■ Excerpted data:
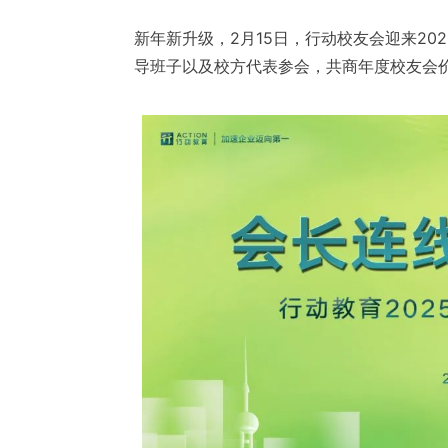
新年新升级，2月15日，行动校友会迎来20
导班子以及校方代表参会，共商年度校友会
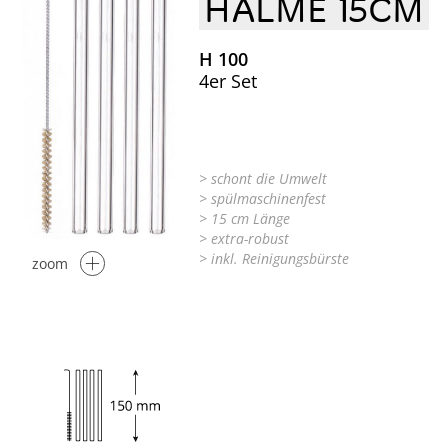
HALME 15CM
H 100
4er Set
> schont die Umwelt
> spülmaschinenfest
> 15 cm Länge
> extra-robust
> inkl. Reinigungsbürste
zoom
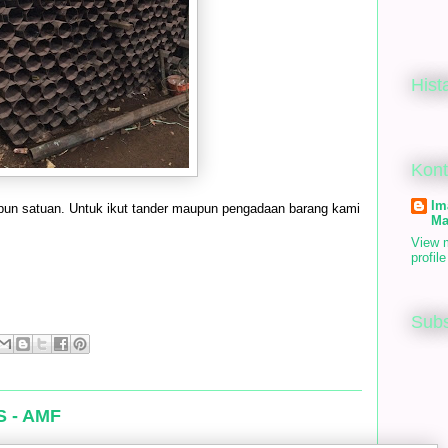
Hist
Kon
Im
pun satuan. Untuk ikut tander maupun pengadaan barang kami
Ma
View 
profile
Subs
S - AMF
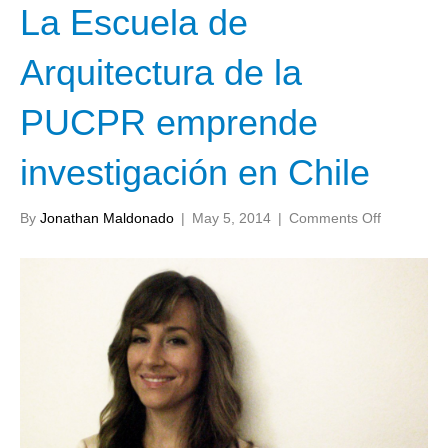
La Escuela de
Arquitectura de la
PUCPR emprende
investigación en Chile
on
By
Jonathan Maldonado
|
May 5, 2014
|
Comments Off
La
Escuela
de
Arquitectu
de
la
PUCPR
emprende
investigac
en
Chile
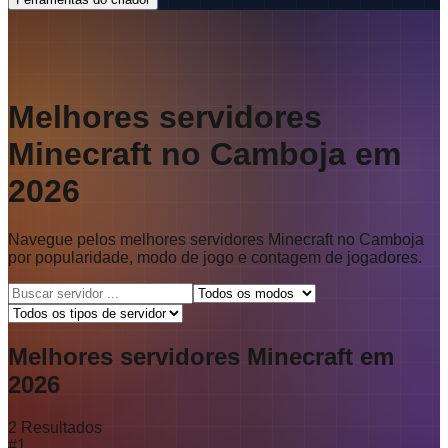
Melhores servidores
Minecraft no Camboja em
2026
Navegue pelos melhores servidores Minecraft no Camboja
por popularidade, modo de jogo e contagem de jogadores.
Melhores servidores Minecraft em
2026
2
Resultados
#
1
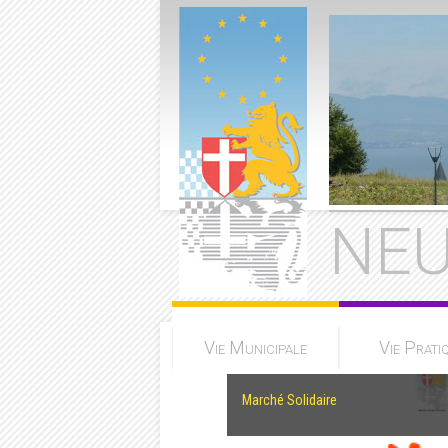
NEU
Vie Municipale
Vie Prati
Marché Solidaire
en savoir plus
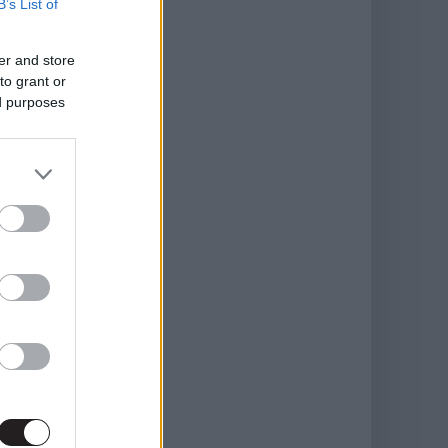
B’s List of
er and store
to grant or
ed purposes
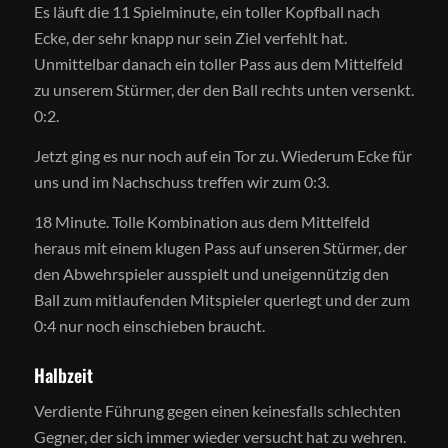
Es läuft die 11 Spielminute, ein toller Kopfball nach
Ecke, der sehr knapp nur sein Ziel verfehlt hat.
Unmittelbar danach ein toller Pass aus dem Mittelfeld
zu unserem Stürmer, der den Ball rechts unten versenkt.
0:2.
Jetzt ging es nur noch auf ein Tor zu. Wiederum Ecke für
uns und im Nachschuss treffen wir zum 0:3.
18 Minute. Tolle Kombination aus dem Mittelfeld
heraus mit einem klugen Pass auf unseren Stürmer, der
den Abwehrspieler ausspielt und uneigennützig den
Ball zum mitlaufenden Mitspieler querlegt und der zum
0:4 nur noch einschieben braucht.
Halbzeit
Verdiente Führung gegen einen keinesfalls schlechten
Gegner, der sich immer wieder versucht hat zu wehren.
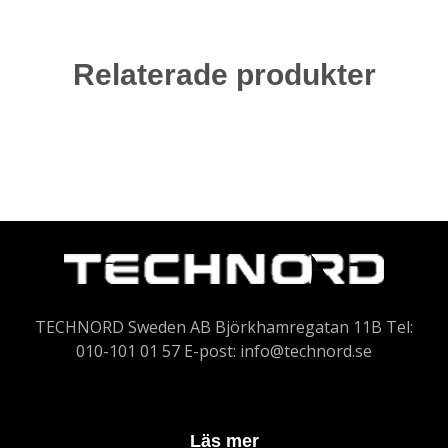
Relaterade produkter
TECHNORD Sweden AB Björkhamregatan 11B Tel:
010-101 01 57 E-post:
info@technord.se
Läs mer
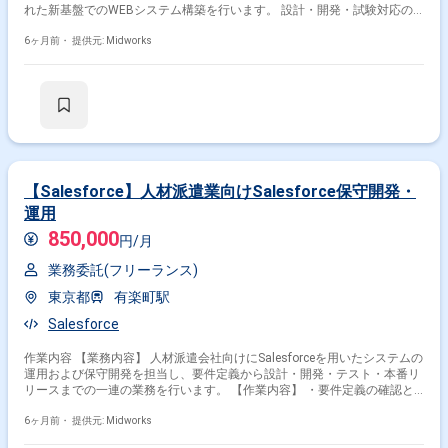
れた新基盤でのWEBシステム構築を行います。 設計・開発・試験対応の
工程を担当します。 【作業内容】 ・人材派遣会社向け基幹システムのア
プリ設計 ・PHP(Laravel)を用いた開発業務 ・既存システム機能の踏襲と新
6ヶ月前・
提供元: Midworks
規要望の実装 ・試験対応（単体・結合テスト等）
【Salesforce】人材派遣業向けSalesforce保守開発・
運用
850,000
円/月
業務委託(フリーランス)
東京都
有楽町駅
Salesforce
作業内容 【業務内容】 人材派遣会社向けにSalesforceを用いたシステムの
運用および保守開発を担当し、要件定義から設計・開発・テスト・本番リ
リースまでの一連の業務を行います。 【作業内容】 ・要件定義の確認と
整理 ・Salesforceの設計・開発作業 ・テスト実施と不具合対応
6ヶ月前・
提供元: Midworks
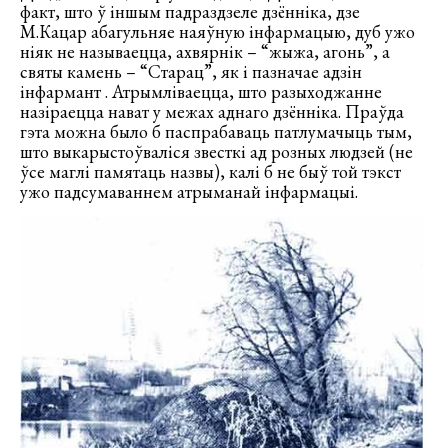
факт, што ў іншым падраздзеле дзённіка, дзе
М.Кацар абагульняе наяўную інфармацыю, дуб ужо
ніяк не называецца, ахвярнік – “жыжа, агонь”, а
святы камень – “Старац”, як і пазначае адзін
інфармант . Атрымліваецца, што разыходжанне
назіраецца нават у межах аднаго дзённіка. Праўда
гэта можна было б паспрабаваць патлумачыць тым,
што выкарыстоўваліся звесткі ад розных людзей (не
ўсе маглі памятаць назвы), калі б не быў той тэкст
ужо падсумаваннем атрыманай інфармацыі.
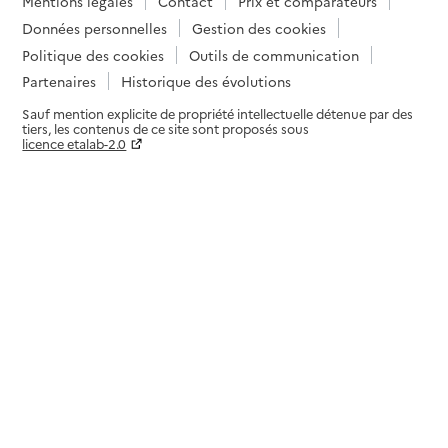
Mentions légales
Contact
Prix et comparateurs
Données personnelles
Gestion des cookies
Politique des cookies
Outils de communication
Partenaires
Historique des évolutions
Sauf mention explicite de propriété intellectuelle détenue par des
tiers, les contenus de ce site sont proposés sous
licence etalab-2.0
Paramètres sur le choix des cookies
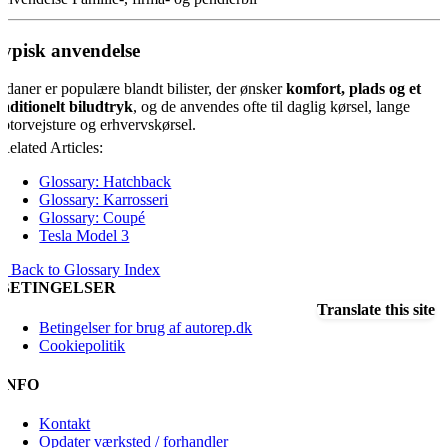
ypisk anvendelse
edaner er populære blandt bilister, der ønsker
komfort, plads og et
raditionelt biludtryk
, og de anvendes ofte til daglig kørsel, lange
otorvejsture og erhvervskørsel.
Related Articles:
Glossary: Hatchback
Glossary: Karrosseri
Glossary: Coupé
Tesla Model 3
« Back to Glossary Index
BETINGELSER
Translate this site
Betingelser for brug af autorep.dk
Cookiepolitik
INFO
Kontakt
Opdater værksted / forhandler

■ Exercise brief: Print every line of text in the listing above verbatim, omitting the pictures.

■ Answer section:
新年新升级，2月15日，行动校友会迎来20
导班子以及校方代表参会，共商年度校友会
HALME 15CM
H 100
4er Set
> schont die Umwelt
> spülmaschinenfest
> 15 cm Länge
> extra-robust
> inkl. Reinigungsbürste
zoom
Hist
Kon
Im
pun satuan. Untuk ikut tander maupun pengadaan barang kami
Ma
View 
profile
Subs
S - AMF
La Escuela de
Arquitectura de la
PUCPR emprende
investigación en Chile
on
By
Jonathan Maldonado
|
May 5, 2014
|
Comments Off
La
Escuela
de
Arquitectu
de
la
PUCPR
emprende
investigac
en
Chile
Melhores servidores
Minecraft no Camboja em
2026
Navegue pelos melhores servidores Minecraft no Camboja
por popularidade, modo de jogo e contagem de jogadores.
Melhores servidores Minecraft em
2026
2
Resultados
#
1
NEU
Vie Municipale
Vie Prati
Marché Solidaire
en savoir plus
B’s List of
er and store
to grant or
ed purposes
Es läuft die 11 Spielminute, ein toller Kopfball nach
Ecke, der sehr knapp nur sein Ziel verfehlt hat.
Unmittelbar danach ein toller Pass aus dem Mittelfeld
zu unserem Stürmer, der den Ball rechts unten versenkt.
0:2.
Jetzt ging es nur noch auf ein Tor zu. Wiederum Ecke für
uns und im Nachschuss treffen wir zum 0:3.
18 Minute. Tolle Kombination aus dem Mittelfeld
heraus mit einem klugen Pass auf unseren Stürmer, der
den Abwehrspieler ausspielt und uneigennützig den
Ball zum mitlaufenden Mitspieler querlegt und der zum
0:4 nur noch einschieben braucht.
Halbzeit
Verdiente Führung gegen einen keinesfalls schlechten
Gegner, der sich immer wieder versucht hat zu wehren.
Relaterade produkter
TECHNORD Sweden AB Björkhamregatan 11B Tel:
010-101 01 57 E-post:
info@technord.se
Läs mer
れた新基盤でのWEBシステム構築を行います。 設計・開発・試験対応の
工程を担当します。 【作業内容】 ・人材派遣会社向け基幹システムのア
プリ設計 ・PHP(Laravel)を用いた開発業務 ・既存システム機能の踏襲と新
6ヶ月前・
提供元: Midworks
規要望の実装 ・試験対応（単体・結合テスト等）
【Salesforce】人材派遣業向けSalesforce保守開発・
運用
850,000
円/月
業務委託(フリーランス)
東京都
有楽町駅
Salesforce
作業内容 【業務内容】 人材派遣会社向けにSalesforceを用いたシステムの
運用および保守開発を担当し、要件定義から設計・開発・テスト・本番リ
リースまでの一連の業務を行います。 【作業内容】 ・要件定義の確認と
整理 ・Salesforceの設計・開発作業 ・テスト実施と不具合対応
6ヶ月前・
提供元: Midworks
факт, што ў іншым падраздзеле дзённіка, дзе
М.Кацар абагульняе наяўную інфармацыю, дуб ужо
ніяк не называецца, ахвярнік – “жыжа, агонь”, а
святы камень – “Старац”, як і пазначае адзін
інфармант . Атрымліваецца, што разыходжанне
назіраецца нават у межах аднаго дзённіка. Праўда
гэта можна было б паспрабаваць патлумачыць тым,
што выкарыстоўваліся звесткі ад розных людзей (не
ўсе маглі памятаць назвы), калі б не быў той тэкст
ужо падсумаваннем атрыманай інфармацыі.
Mentions légales
Contact
Prix et comparateurs
Données personnelles
Gestion des cookies
Politique des cookies
Outils de communication
Partenaires
Historique des évolutions
Sauf mention explicite de propriété intellectuelle détenue par des
tiers, les contenus de ce site sont proposés sous
licence etalab-2.0
Paramètres sur le choix des cookies
ypisk anvendelse
edaner er populære blandt bilister, der ønsker
komfort, plads og et
raditionelt biludtryk
, og de anvendes ofte til daglig kørsel, lange
otorvejsture og erhvervskørsel.
Related Articles:
Glossary: Hatchback
Glossary: Karrosseri
Glossary: Coupé
Tesla Model 3
« Back to Glossary Index
BETINGELSER
Translate this site
Betingelser for brug af autorep.dk
Cookiepolitik
INFO
Kontakt
Opdater værksted / forhandler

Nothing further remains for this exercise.